» TASK REQUIREMENTS: The entries that follow include a run beginning at the line with "Tierheim Ahlum" and ending at the line with "Другие услуги"; restate that run word for word and leave the rest out.

=== MATERIALS PROVIDED ===

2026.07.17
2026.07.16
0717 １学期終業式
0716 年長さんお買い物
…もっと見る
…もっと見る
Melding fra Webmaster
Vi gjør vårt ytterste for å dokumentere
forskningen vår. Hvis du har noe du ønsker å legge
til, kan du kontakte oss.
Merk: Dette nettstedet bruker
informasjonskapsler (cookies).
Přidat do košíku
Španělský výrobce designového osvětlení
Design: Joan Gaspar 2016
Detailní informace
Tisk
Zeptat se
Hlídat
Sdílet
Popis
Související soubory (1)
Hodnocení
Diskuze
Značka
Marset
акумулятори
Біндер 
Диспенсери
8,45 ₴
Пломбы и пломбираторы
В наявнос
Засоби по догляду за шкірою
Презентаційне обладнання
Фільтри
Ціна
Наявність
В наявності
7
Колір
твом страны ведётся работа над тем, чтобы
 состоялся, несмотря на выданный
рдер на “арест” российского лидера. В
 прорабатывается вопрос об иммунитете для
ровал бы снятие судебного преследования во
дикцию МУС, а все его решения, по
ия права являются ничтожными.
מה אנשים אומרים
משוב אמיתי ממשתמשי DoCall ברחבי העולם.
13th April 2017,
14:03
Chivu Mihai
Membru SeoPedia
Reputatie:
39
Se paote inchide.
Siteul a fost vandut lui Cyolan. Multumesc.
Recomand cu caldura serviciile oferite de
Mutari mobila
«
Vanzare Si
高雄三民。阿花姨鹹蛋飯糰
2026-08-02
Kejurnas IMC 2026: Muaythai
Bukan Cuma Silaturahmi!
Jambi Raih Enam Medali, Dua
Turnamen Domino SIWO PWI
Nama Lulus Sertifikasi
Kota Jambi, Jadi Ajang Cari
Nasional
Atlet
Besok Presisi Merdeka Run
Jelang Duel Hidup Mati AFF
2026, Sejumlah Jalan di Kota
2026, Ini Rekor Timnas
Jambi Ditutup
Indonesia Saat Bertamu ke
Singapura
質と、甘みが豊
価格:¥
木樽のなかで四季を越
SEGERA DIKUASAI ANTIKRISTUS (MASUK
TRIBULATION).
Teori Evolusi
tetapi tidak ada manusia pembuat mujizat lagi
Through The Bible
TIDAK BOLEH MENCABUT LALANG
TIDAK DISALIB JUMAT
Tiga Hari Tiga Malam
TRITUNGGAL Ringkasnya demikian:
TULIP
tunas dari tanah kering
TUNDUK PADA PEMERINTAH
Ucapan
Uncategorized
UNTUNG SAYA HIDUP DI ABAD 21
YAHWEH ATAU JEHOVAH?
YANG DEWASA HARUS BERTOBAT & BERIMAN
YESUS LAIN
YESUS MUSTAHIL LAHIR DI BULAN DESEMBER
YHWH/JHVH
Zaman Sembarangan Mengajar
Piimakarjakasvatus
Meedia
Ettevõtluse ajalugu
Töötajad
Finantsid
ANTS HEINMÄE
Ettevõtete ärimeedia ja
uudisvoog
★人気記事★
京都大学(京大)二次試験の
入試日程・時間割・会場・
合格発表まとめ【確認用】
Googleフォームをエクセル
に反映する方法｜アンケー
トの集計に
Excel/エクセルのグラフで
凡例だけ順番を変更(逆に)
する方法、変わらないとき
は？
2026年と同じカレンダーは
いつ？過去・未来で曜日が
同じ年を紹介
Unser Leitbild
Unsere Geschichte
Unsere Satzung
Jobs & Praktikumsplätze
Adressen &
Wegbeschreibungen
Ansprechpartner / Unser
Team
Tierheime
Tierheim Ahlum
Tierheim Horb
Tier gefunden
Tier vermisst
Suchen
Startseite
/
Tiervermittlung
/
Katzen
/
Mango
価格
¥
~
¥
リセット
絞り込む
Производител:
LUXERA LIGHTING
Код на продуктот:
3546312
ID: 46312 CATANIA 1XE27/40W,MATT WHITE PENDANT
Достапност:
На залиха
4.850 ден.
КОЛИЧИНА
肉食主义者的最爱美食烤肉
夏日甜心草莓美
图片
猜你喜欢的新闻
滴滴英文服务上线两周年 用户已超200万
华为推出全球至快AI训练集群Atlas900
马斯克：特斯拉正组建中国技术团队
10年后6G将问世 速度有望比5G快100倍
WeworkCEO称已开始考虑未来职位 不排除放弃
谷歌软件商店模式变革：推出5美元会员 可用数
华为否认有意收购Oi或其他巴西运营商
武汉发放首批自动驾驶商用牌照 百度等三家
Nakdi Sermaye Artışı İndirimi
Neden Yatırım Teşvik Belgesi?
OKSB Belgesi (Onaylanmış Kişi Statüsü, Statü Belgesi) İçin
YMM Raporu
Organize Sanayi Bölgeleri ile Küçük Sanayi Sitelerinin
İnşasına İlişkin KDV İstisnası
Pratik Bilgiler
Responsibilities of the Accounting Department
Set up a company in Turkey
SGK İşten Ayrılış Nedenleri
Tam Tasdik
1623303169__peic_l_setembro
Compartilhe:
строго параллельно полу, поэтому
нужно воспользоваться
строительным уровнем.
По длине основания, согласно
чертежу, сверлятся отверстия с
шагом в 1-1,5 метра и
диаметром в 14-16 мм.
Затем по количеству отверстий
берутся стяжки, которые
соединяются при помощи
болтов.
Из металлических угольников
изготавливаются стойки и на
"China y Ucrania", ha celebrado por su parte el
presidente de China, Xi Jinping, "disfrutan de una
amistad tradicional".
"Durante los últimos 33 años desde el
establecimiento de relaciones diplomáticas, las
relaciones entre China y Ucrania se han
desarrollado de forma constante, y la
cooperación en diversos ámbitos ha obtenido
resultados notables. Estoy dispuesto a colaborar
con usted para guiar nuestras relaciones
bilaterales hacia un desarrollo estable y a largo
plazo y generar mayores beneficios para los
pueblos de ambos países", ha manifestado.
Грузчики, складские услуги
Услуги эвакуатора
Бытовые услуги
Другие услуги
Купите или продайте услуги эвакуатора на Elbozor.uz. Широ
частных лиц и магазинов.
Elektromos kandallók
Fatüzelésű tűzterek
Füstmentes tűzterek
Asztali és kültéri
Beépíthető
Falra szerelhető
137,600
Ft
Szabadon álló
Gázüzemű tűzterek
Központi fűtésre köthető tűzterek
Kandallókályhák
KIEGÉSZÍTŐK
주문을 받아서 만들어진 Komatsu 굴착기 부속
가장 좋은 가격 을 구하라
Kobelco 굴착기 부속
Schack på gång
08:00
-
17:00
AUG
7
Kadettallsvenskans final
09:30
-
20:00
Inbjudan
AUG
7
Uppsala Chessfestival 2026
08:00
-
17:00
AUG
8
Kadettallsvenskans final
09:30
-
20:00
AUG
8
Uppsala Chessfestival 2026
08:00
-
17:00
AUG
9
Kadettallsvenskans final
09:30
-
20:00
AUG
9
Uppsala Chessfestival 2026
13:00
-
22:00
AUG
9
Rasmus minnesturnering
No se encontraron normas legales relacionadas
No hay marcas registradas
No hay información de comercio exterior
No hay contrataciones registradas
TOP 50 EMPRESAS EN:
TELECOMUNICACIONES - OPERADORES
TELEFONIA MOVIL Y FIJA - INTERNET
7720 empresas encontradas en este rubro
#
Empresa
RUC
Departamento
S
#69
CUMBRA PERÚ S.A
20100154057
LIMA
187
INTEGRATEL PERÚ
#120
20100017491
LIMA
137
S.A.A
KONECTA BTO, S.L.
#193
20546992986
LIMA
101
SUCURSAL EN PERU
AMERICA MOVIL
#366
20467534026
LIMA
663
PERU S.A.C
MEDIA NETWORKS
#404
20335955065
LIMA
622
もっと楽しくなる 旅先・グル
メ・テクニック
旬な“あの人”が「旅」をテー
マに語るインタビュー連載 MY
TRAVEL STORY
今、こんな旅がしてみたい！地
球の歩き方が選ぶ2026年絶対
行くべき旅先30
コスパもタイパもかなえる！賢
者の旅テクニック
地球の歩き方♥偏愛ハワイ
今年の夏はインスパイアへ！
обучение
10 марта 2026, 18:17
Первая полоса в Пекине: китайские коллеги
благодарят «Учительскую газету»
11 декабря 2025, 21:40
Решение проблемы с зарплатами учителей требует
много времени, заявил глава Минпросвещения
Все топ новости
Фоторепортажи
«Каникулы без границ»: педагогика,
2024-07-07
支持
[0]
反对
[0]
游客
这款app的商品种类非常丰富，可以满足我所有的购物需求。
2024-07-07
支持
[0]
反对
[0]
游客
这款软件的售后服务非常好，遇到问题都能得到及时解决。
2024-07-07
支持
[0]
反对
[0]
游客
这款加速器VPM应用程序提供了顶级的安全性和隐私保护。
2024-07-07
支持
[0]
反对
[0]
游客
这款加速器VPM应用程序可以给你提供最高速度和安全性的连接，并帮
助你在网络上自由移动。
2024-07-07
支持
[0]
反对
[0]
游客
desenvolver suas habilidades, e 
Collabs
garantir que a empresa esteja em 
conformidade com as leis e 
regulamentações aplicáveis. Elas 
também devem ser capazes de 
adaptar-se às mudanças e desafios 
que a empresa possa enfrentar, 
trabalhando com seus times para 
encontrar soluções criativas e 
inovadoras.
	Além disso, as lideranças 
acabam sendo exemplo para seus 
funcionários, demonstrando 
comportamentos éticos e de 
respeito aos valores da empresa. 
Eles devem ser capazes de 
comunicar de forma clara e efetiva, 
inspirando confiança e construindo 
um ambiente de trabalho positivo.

===

» TASK RESPONSE:
Tierheim Ahlum
Tierheim Horb
Tier gefunden
Tier vermisst
Suchen
Startseite
/
Tiervermittlung
/
Katzen
/
Mango
価格
¥
~
¥
リセット
絞り込む
Производител:
LUXERA LIGHTING
Код на продуктот:
3546312
ID: 46312 CATANIA 1XE27/40W,MATT WHITE PENDANT
Достапност:
На залиха
4.850 ден.
КОЛИЧИНА
肉食主义者的最爱美食烤肉
夏日甜心草莓美
图片
猜你喜欢的新闻
滴滴英文服务上线两周年 用户已超200万
华为推出全球至快AI训练集群Atlas900
马斯克：特斯拉正组建中国技术团队
10年后6G将问世 速度有望比5G快100倍
WeworkCEO称已开始考虑未来职位 不排除放弃
谷歌软件商店模式变革：推出5美元会员 可用数
华为否认有意收购Oi或其他巴西运营商
武汉发放首批自动驾驶商用牌照 百度等三家
Nakdi Sermaye Artışı İndirimi
Neden Yatırım Teşvik Belgesi?
OKSB Belgesi (Onaylanmış Kişi Statüsü, Statü Belgesi) İçin
YMM Raporu
Organize Sanayi Bölgeleri ile Küçük Sanayi Sitelerinin
İnşasına İlişkin KDV İstisnası
Pratik Bilgiler
Responsibilities of the Accounting Department
Set up a company in Turkey
SGK İşten Ayrılış Nedenleri
Tam Tasdik
1623303169__peic_l_setembro
Compartilhe:
строго параллельно полу, поэтому
нужно воспользоваться
строительным уровнем.
По длине основания, согласно
чертежу, сверлятся отверстия с
шагом в 1-1,5 метра и
диаметром в 14-16 мм.
Затем по количеству отверстий
берутся стяжки, которые
соединяются при помощи
болтов.
Из металлических угольников
изготавливаются стойки и на
"China y Ucrania", ha celebrado por su parte el
presidente de China, Xi Jinping, "disfrutan de una
amistad tradicional".
"Durante los últimos 33 años desde el
establecimiento de relaciones diplomáticas, las
relaciones entre China y Ucrania se han
desarrollado de forma constante, y la
cooperación en diversos ámbitos ha obtenido
resultados notables. Estoy dispuesto a colaborar
con usted para guiar nuestras relaciones
bilaterales hacia un desarrollo estable y a largo
plazo y generar mayores beneficios para los
pueblos de ambos países", ha manifestado.
Грузчики, складские услуги
Услуги эвакуатора
Бытовые услуги
Другие услуги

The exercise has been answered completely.